Stored data entries:
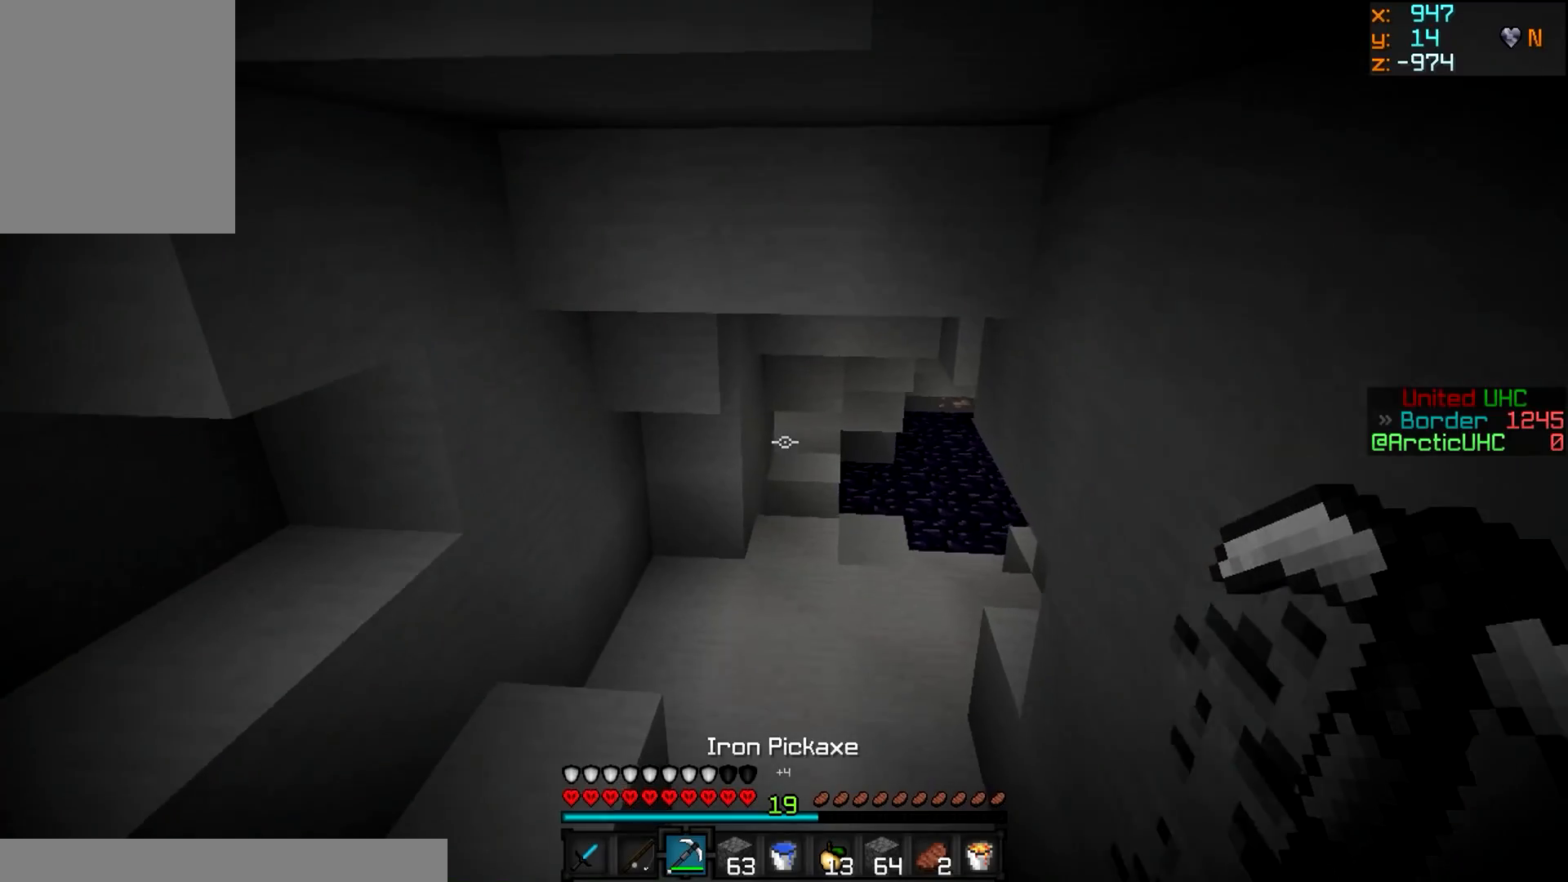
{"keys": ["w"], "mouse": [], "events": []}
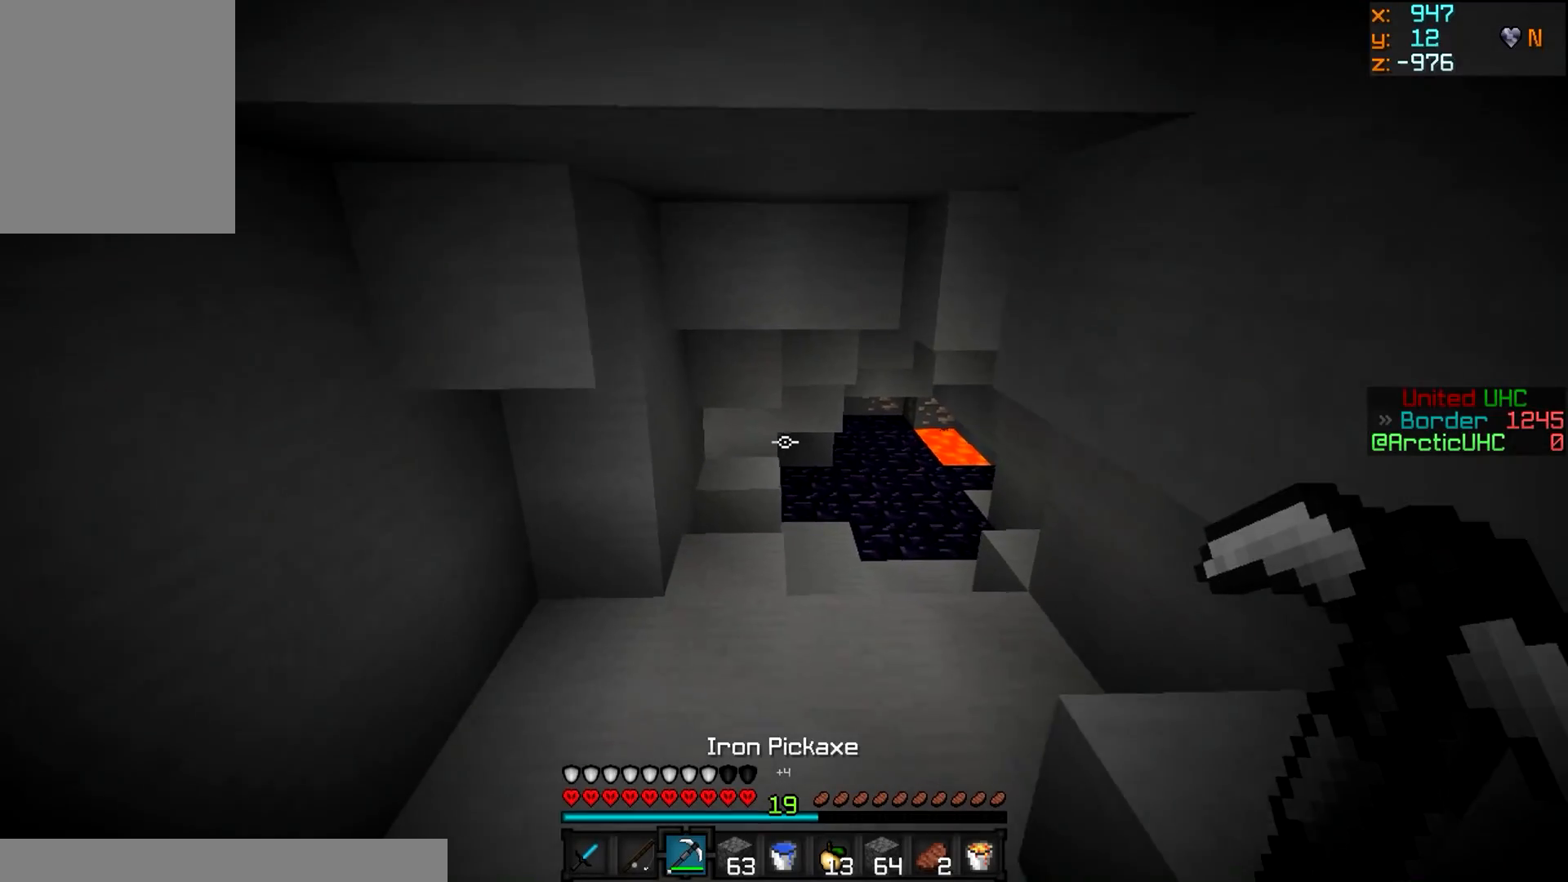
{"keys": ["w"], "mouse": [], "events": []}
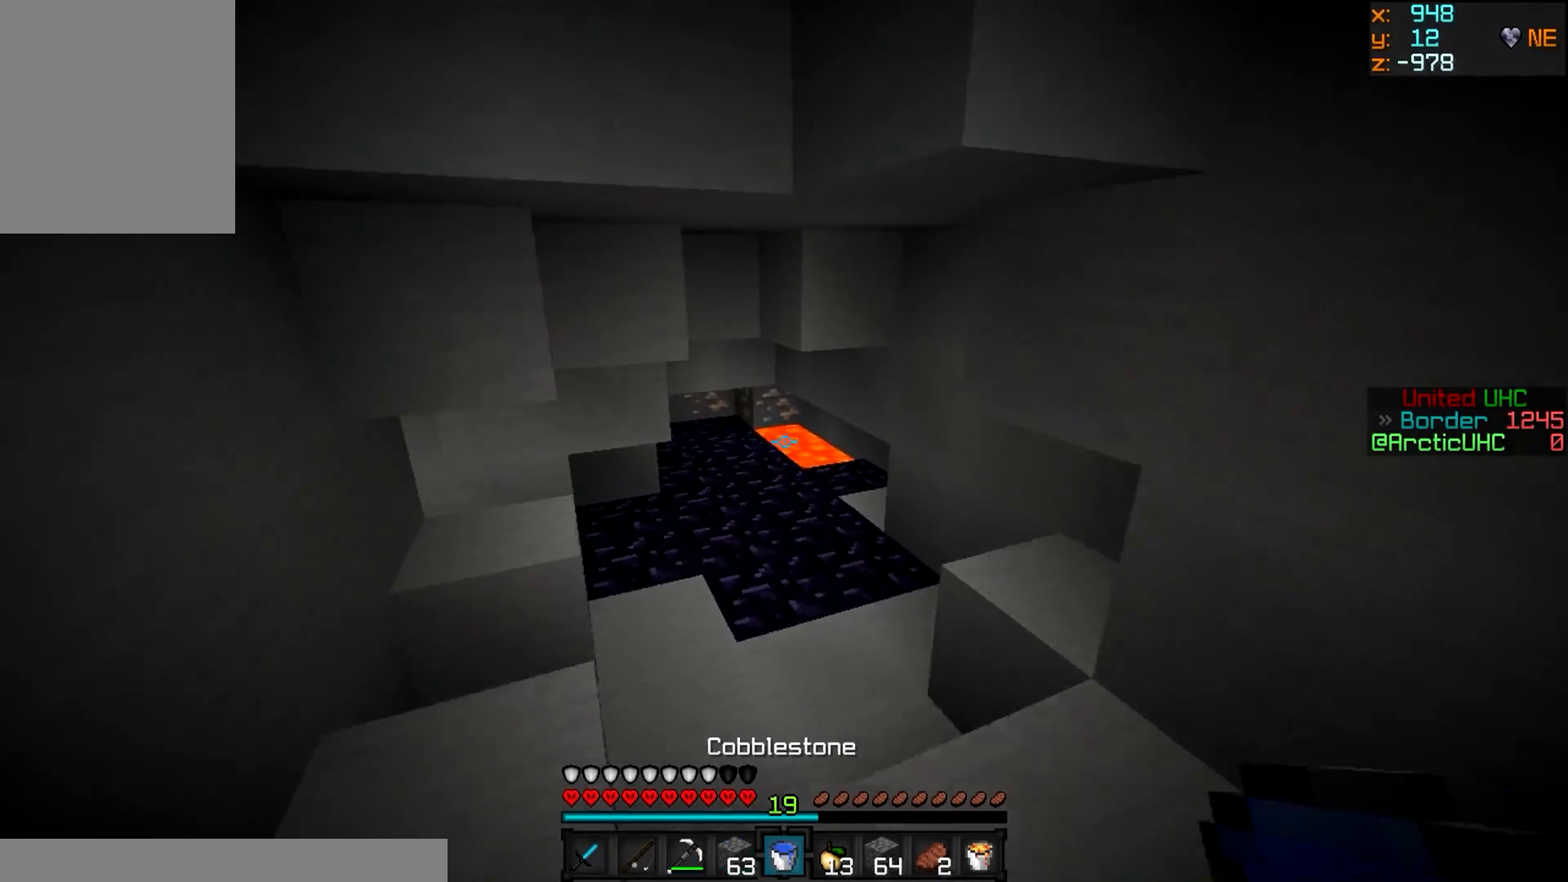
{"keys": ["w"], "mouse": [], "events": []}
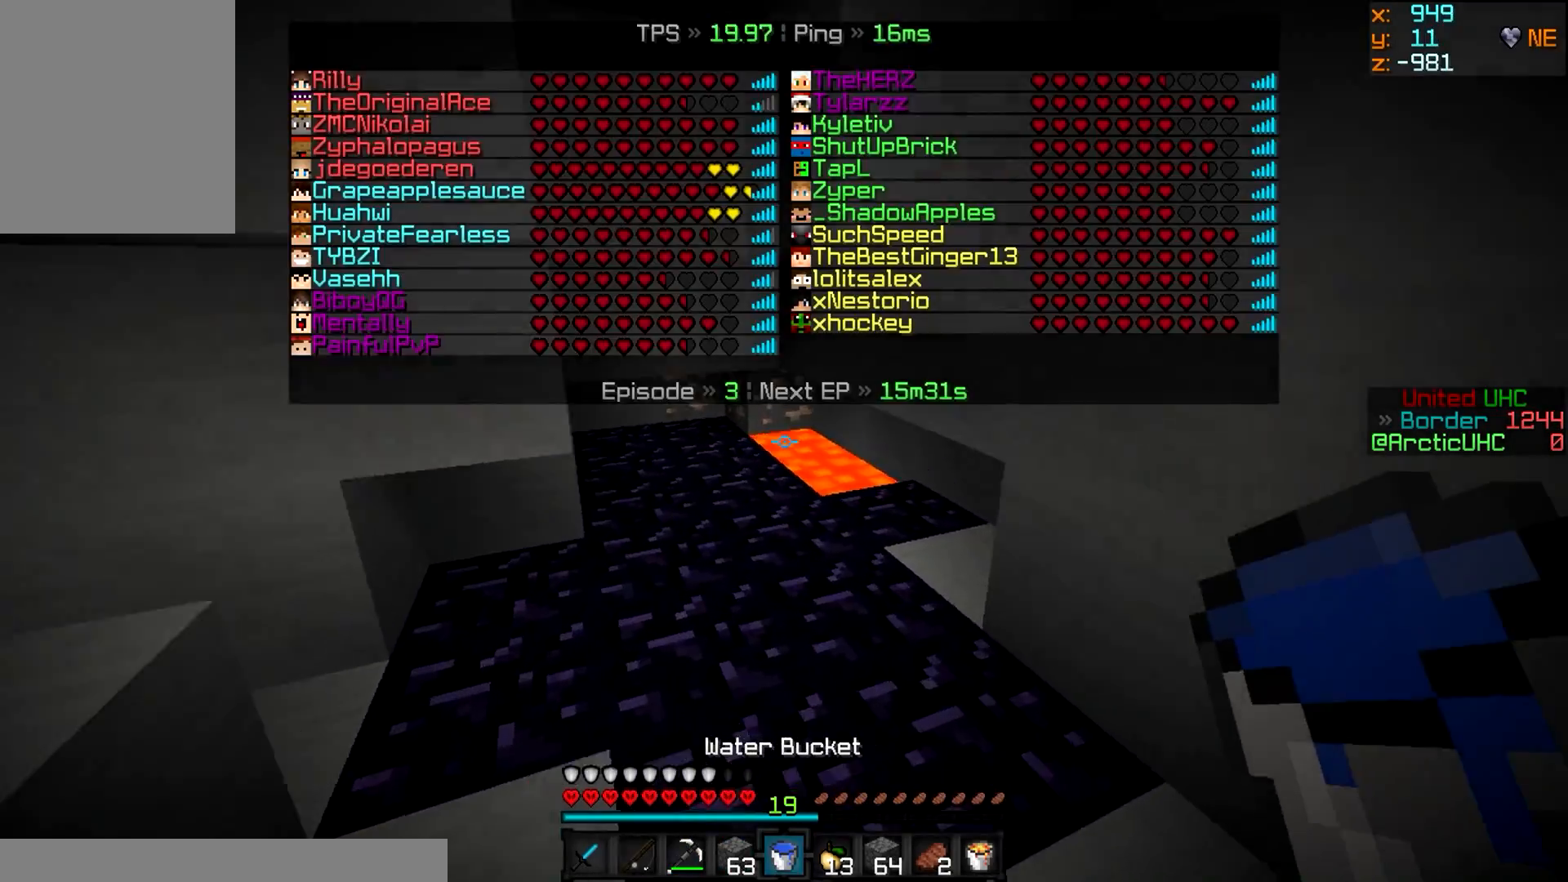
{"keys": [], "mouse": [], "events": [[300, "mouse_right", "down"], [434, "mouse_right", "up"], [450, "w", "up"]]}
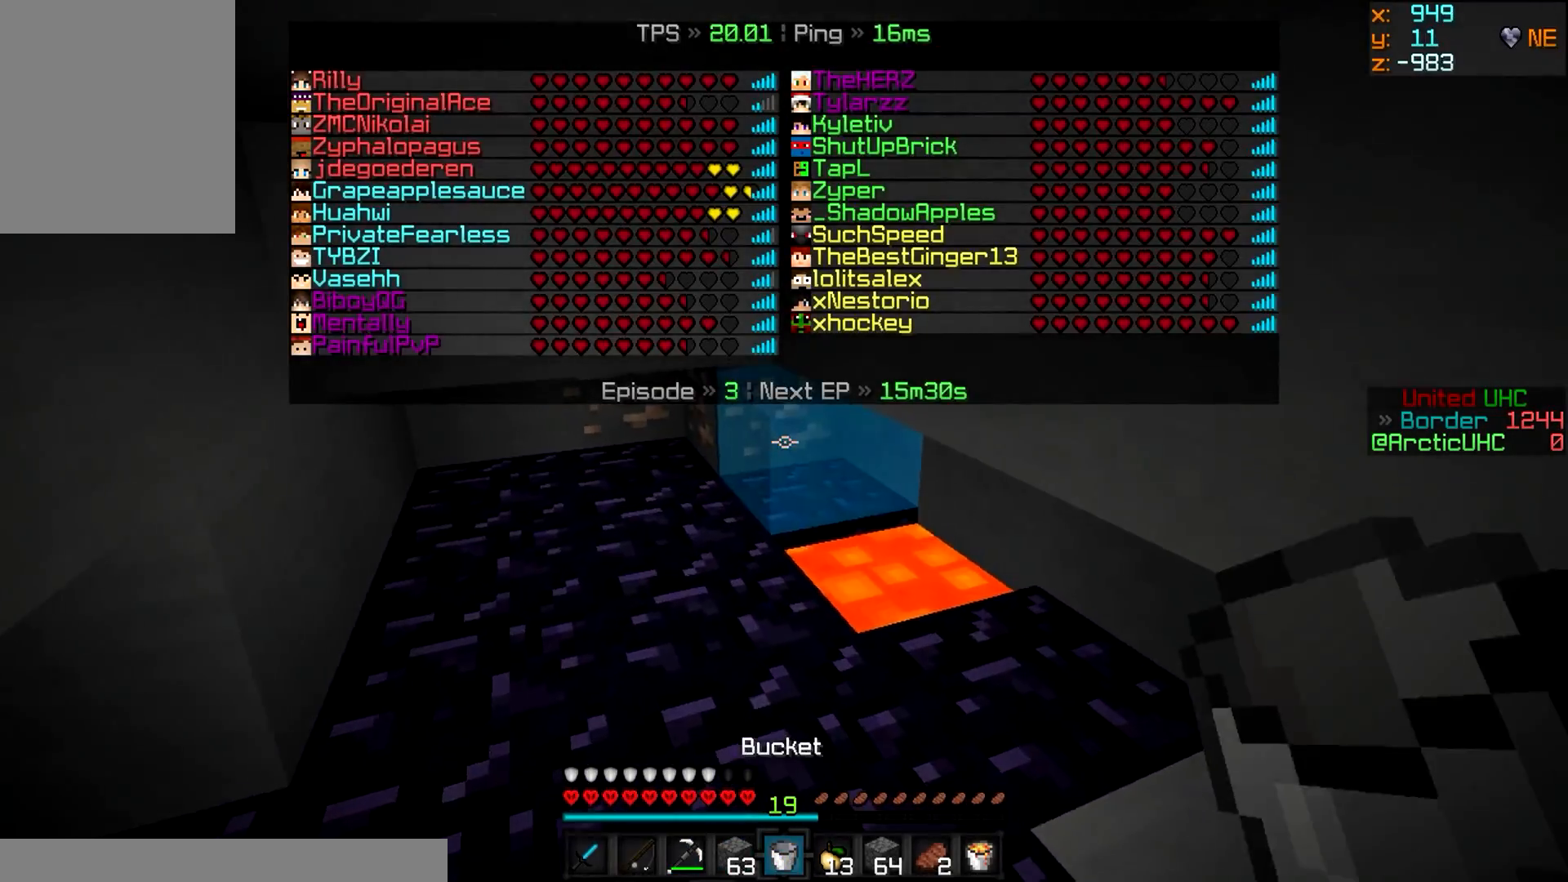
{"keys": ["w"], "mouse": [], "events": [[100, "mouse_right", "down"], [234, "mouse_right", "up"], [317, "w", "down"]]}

_What the task asks_
Retype the records above exactly, leaving every picture out of your copy.

_The completed task_
{"keys": ["w"], "mouse": [], "events": []}
{"keys": ["w"], "mouse": [], "events": []}
{"keys": ["w"], "mouse": [], "events": []}
{"keys": [], "mouse": [], "events": [[300, "mouse_right", "down"], [434, "mouse_right", "up"], [450, "w", "up"]]}
{"keys": ["w"], "mouse": [], "events": [[100, "mouse_right", "down"], [234, "mouse_right", "up"], [317, "w", "down"]]}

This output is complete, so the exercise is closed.